## Work request 1
Repeat, word for word, the records from their first line up to and including the line containing "alternativas ou abandonam carrinhos.".

## Document text
━━━━━━━━

Seattle >
William Fetter (1928-2002), an art director who worked for Boeing, was a computer graphics pioneer and the first to draw the human figure using a computer (above). He was invited to attend a meeting in 1965 at the Murray Hill, N.J. offices of Bell Telephone Laboratories (now Lucent Technologies). As he remembers it, "this small group was the entire population doing any form of computer graphics then and I was the only one with an art background and an art degree. Surprisingly, I was still the only one of this group doing perspective images. Some present were Ken Knowlton and Ed Zajac of Bell Laboratories, George Michaels and Bob Crowley of Lawrence Livermore National Laboratories, myself from Boeing and others. E.A.T. was first described to me during a meeting in New York at a conference and I felt the rich mix of art and technology interactions already in progress in the Northwest might benefit by tying in with that group. I contacted Dr. Kluver, obtained a film about their show at the Armory in New York, and called a meeting of like-minded people [in Seattle]."

The Northwest chapters of E.A.T. were founded in 1968 in Seattle and Portland. The first meeting was held at the Seattle Science Center on June 29, 1968, and was attended by 65 Oregon and Washington artists and technologists (above). It was organized and run by William Fetter and LaMar Harrington, with Doris Chase, Robert Brown, Jack Eyerly, and Don Paulson in attendance. A film of "9 Evenings: Theatre and Engineering" made by Alfons Schilling was shown that documented the performances. Two films made by local artists also were screened: Sorcerer’s Apprentice by William Fetter and Hans Graf, and Horses by Robert Brown and Frank Olvey (later titled The Tempest).

━━━━━━━━

## Source data
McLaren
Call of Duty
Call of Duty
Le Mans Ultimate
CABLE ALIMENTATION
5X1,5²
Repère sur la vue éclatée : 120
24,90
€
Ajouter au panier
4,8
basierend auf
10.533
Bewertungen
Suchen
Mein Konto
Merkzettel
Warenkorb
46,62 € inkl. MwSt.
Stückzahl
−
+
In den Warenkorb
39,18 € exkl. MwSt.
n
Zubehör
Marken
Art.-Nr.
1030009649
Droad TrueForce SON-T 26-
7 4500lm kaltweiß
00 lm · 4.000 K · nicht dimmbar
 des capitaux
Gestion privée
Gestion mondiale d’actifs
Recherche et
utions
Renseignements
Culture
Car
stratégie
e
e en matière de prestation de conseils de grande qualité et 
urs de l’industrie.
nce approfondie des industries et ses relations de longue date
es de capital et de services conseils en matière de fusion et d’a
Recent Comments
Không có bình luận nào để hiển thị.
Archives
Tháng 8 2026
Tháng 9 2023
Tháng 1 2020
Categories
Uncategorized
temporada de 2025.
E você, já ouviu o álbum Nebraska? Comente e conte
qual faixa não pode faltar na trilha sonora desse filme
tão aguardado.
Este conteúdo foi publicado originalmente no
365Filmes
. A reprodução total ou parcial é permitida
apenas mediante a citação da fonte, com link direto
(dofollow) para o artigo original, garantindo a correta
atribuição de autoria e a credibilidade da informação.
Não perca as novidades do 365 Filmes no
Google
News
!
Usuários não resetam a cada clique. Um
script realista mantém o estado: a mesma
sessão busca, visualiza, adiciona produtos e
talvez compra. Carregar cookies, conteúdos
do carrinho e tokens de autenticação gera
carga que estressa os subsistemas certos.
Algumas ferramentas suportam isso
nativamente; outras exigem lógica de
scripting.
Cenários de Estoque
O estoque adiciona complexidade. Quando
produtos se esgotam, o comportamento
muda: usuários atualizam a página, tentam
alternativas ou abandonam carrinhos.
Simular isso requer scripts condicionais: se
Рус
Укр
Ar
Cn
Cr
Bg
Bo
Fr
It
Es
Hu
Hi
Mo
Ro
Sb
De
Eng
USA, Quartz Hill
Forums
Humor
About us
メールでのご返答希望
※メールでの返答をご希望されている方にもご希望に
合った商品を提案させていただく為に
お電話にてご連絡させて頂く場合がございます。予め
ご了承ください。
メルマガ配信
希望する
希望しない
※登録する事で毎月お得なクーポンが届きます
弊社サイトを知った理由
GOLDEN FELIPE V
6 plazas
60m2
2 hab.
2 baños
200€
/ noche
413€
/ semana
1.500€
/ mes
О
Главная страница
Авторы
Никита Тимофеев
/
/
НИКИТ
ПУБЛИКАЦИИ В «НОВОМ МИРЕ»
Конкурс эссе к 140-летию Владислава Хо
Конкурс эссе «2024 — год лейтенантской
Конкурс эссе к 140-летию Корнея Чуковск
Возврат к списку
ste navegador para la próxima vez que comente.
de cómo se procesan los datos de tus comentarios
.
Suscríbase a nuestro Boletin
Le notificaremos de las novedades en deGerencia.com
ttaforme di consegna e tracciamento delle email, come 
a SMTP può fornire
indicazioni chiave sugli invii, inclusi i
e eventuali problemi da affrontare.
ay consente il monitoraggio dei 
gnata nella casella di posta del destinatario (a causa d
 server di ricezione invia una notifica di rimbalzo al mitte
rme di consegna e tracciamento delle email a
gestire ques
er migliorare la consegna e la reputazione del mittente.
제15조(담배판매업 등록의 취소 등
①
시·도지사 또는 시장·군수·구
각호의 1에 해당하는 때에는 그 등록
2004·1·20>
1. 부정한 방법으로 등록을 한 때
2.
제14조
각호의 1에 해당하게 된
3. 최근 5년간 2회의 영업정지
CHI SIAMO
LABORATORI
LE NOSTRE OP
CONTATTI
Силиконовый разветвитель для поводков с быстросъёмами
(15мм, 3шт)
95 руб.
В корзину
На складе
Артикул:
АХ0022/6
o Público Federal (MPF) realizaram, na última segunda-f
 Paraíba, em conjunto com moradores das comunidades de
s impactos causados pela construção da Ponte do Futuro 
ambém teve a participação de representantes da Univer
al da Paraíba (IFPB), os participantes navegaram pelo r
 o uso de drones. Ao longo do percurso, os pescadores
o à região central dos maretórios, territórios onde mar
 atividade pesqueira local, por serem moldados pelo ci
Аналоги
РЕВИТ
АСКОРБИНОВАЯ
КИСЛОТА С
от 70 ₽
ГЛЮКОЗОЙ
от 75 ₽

━━━━━━━━

## Work request 2
Reproduce the passage of the text on William Fetter and the Northwest chapters of E.A.T. from "The Northwest chapters" up to and including "titled The Tempest).", without alteration.

## Task answer 1
McLaren
Call of Duty
Call of Duty
Le Mans Ultimate
CABLE ALIMENTATION
5X1,5²
Repère sur la vue éclatée : 120
24,90
€
Ajouter au panier
4,8
basierend auf
10.533
Bewertungen
Suchen
Mein Konto
Merkzettel
Warenkorb
46,62 € inkl. MwSt.
Stückzahl
−
+
In den Warenkorb
39,18 € exkl. MwSt.
n
Zubehör
Marken
Art.-Nr.
1030009649
Droad TrueForce SON-T 26-
7 4500lm kaltweiß
00 lm · 4.000 K · nicht dimmbar
 des capitaux
Gestion privée
Gestion mondiale d’actifs
Recherche et
utions
Renseignements
Culture
Car
stratégie
e
e en matière de prestation de conseils de grande qualité et 
urs de l’industrie.
nce approfondie des industries et ses relations de longue date
es de capital et de services conseils en matière de fusion et d’a
Recent Comments
Không có bình luận nào để hiển thị.
Archives
Tháng 8 2026
Tháng 9 2023
Tháng 1 2020
Categories
Uncategorized
temporada de 2025.
E você, já ouviu o álbum Nebraska? Comente e conte
qual faixa não pode faltar na trilha sonora desse filme
tão aguardado.
Este conteúdo foi publicado originalmente no
365Filmes
. A reprodução total ou parcial é permitida
apenas mediante a citação da fonte, com link direto
(dofollow) para o artigo original, garantindo a correta
atribuição de autoria e a credibilidade da informação.
Não perca as novidades do 365 Filmes no
Google
News
!
Usuários não resetam a cada clique. Um
script realista mantém o estado: a mesma
sessão busca, visualiza, adiciona produtos e
talvez compra. Carregar cookies, conteúdos
do carrinho e tokens de autenticação gera
carga que estressa os subsistemas certos.
Algumas ferramentas suportam isso
nativamente; outras exigem lógica de
scripting.
Cenários de Estoque
O estoque adiciona complexidade. Quando
produtos se esgotam, o comportamento
muda: usuários atualizam a página, tentam
alternativas ou abandonam carrinhos.

## Task answer 2
The Northwest chapters of E.A.T. were founded in 1968 in Seattle and Portland. The first meeting was held at the Seattle Science Center on June 29, 1968, and was attended by 65 Oregon and Washington artists and technologists (above). It was organized and run by William Fetter and LaMar Harrington, with Doris Chase, Robert Brown, Jack Eyerly, and Don Paulson in attendance. A film of "9 Evenings: Theatre and Engineering" made by Alfons Schilling was shown that documented the performances. Two films made by local artists also were screened: Sorcerer’s Apprentice by William Fetter and Hans Graf, and Horses by Robert Brown and Frank Olvey (later titled The Tempest).